While consumption of alcohol does not generally begin until early adolescence, children appear to internalise adult drinking behaviours from a very young age.
The study was led by Dr Megan Cook and Professor Emmanuel Kuntsche, from the Centre of Alcohol Policy Research at La Trobe’s School of Psychology and Public Health, and published in the journal, Alcoholism - Clinical and Experimental Research. The authors surveyed 329 children, aged 4 to 6 years old, using an electronic task where they attributed alcoholic beverages to a variety of persons depicted in an illustrated scenario. Their parents completed an online survey that included information on alcohol use and exposure.
The study found a gender-specific effect of exposure to parents' (particularly mothers') drinking on young children's perceptions of person-specific drinking norms.
According to Dr Megan Cook and Professor Kuntsche, while most people start drinking alcohol in their adolescence, most have already internalised normative information about adults' drinking practices as young children under 8 years of age, through observational learning.
“By the time consumption is initiated, it is based on years of this observational learning alongside the physical and social contexts in which children live, alcohol's availability, price, and marketing,” Dr Cook and Professor Kuntsche said.
“Although there are a variety of potential sources, when children are at a young age parents play a primary role in observational learning and modelling.”
Importantly, according to Dr Cook and Professor Kuntsche, it is crucial to investigate not how much parents drink in general, but rather when they drink in the presence of children.
“Some parents may consume alcohol frequently but only when out with adult friends or when children are in bed – so these children have zero exposure to parents’ drinking. By comparison, other parents may consume alcohol less frequently, but when they do consume, it is in the presence of their children.”
This study looked at the role of exposure to parents’ drinking on young children's normative perceptions.
”This early exposure is important to study because norms play a role in regulating young people's drinking, predicting heavy and problem drinking in 17-19 year olds,” the researchers said.
In the electronic task, the children from the Netherlands, were asked to choose one of 12 beverages (four alcoholic and eight non-alcoholic) underneath an illustration of everyday life situations (persons being at a campsite, in a restaurant, at a party, etc.) and to “attribute” to the individual at whom an arrow is pointing. To do so, they tap on the picture of the beverage they think the person in the illustrated situation has been drinking. Illustrated situations are presented one at a time and in a random order. A beverage is attributed to each person in the illustrated situation before moving onto the next situation.
Parents responded to a questionnaire on their consumption in a range of drinking situations: dinner, Christmas, party, watching TV, barbeque, terrace restaurant, camping, etc.

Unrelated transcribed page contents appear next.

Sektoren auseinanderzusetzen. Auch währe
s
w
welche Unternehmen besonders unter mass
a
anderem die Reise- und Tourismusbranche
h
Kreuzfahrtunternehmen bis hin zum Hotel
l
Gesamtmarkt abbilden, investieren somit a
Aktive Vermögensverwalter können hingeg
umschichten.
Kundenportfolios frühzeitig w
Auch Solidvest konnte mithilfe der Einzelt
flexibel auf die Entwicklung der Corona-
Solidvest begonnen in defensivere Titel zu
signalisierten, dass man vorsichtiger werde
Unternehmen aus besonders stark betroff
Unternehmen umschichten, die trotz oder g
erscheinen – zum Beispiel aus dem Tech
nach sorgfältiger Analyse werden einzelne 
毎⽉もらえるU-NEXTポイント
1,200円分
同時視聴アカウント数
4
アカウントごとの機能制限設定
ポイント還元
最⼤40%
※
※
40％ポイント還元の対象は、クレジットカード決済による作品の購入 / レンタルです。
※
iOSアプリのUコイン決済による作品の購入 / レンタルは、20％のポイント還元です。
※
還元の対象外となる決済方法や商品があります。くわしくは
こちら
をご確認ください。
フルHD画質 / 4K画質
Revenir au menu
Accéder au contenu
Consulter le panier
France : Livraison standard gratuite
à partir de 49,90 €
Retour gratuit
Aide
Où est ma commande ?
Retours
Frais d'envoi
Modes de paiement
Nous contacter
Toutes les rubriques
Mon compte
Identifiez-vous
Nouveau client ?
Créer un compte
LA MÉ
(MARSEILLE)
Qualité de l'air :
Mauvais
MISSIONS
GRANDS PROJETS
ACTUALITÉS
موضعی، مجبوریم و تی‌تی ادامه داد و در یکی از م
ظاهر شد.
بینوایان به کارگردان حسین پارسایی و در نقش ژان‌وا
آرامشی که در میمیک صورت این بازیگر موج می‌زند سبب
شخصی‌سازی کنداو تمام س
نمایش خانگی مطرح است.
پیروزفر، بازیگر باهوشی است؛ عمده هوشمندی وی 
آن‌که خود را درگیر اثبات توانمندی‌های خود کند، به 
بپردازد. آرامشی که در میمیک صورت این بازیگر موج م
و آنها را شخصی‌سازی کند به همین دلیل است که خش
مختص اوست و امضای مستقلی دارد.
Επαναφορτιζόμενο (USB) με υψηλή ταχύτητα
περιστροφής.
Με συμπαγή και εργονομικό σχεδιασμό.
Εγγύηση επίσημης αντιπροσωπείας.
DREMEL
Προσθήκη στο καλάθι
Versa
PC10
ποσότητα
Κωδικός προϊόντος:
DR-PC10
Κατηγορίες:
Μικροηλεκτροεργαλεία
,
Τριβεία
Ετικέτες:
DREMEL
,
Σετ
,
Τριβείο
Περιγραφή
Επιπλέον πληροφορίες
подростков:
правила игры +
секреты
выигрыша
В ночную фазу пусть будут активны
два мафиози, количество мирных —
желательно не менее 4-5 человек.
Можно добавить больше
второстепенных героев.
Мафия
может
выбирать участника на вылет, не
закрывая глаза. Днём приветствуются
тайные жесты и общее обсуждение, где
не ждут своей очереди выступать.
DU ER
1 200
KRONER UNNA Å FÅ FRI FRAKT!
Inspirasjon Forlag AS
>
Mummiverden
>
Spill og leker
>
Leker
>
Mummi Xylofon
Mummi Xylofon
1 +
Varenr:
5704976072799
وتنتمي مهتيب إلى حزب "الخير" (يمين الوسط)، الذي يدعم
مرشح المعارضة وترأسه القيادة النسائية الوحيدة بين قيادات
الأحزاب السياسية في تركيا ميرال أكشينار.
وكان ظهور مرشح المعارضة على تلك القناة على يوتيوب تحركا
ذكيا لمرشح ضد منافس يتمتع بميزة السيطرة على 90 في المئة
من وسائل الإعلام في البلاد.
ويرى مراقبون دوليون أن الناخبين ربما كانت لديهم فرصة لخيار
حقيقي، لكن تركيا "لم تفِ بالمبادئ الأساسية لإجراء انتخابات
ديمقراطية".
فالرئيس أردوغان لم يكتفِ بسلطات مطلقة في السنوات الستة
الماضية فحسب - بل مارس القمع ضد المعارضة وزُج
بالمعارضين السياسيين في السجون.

Participants were asked how often they drank alcohol in the situations that corresponded to the family-related situations included in the electronic task which the children completed.
The study found that on average:
- Fathers consumed alcohol about nine times in the previous four weeks, about three and a half drinks more than mothers
- Girls were exposed to fathers drinking in two (2.06) situations on average, and to mothers drinking in 1.5 situations
- Fathers were more likely to report drinking in situations that expose children to alcohol (i.e., when at a restaurant), than mothers
- Exposure to mothers' drinking was moderately correlated with exposure to fathers' drinking, i.e., when one parent drank in family-related situation the other tended to do so too, but link was not very strong
- Children attributed alcohol to the females in the illustrations 51 per cent of the time, mothers 35 per cent, other females 16 per cent (including female friends and grandmothers), males 89 per cent, fathers 62 per cent, and other males 26 per cent (including male friends and grandfathers).
The study found that what children learn from their parents - especially mothers - is gender-specific.
“The results provide compelling evidence of the intergenerational transmission of drinking behaviours at very young ages, and because exposure is gender-specific, it may be an important first stepping-stone toward the gendered drinking identities found in the adult population,” Dr Cook and Professor Kuntsche said.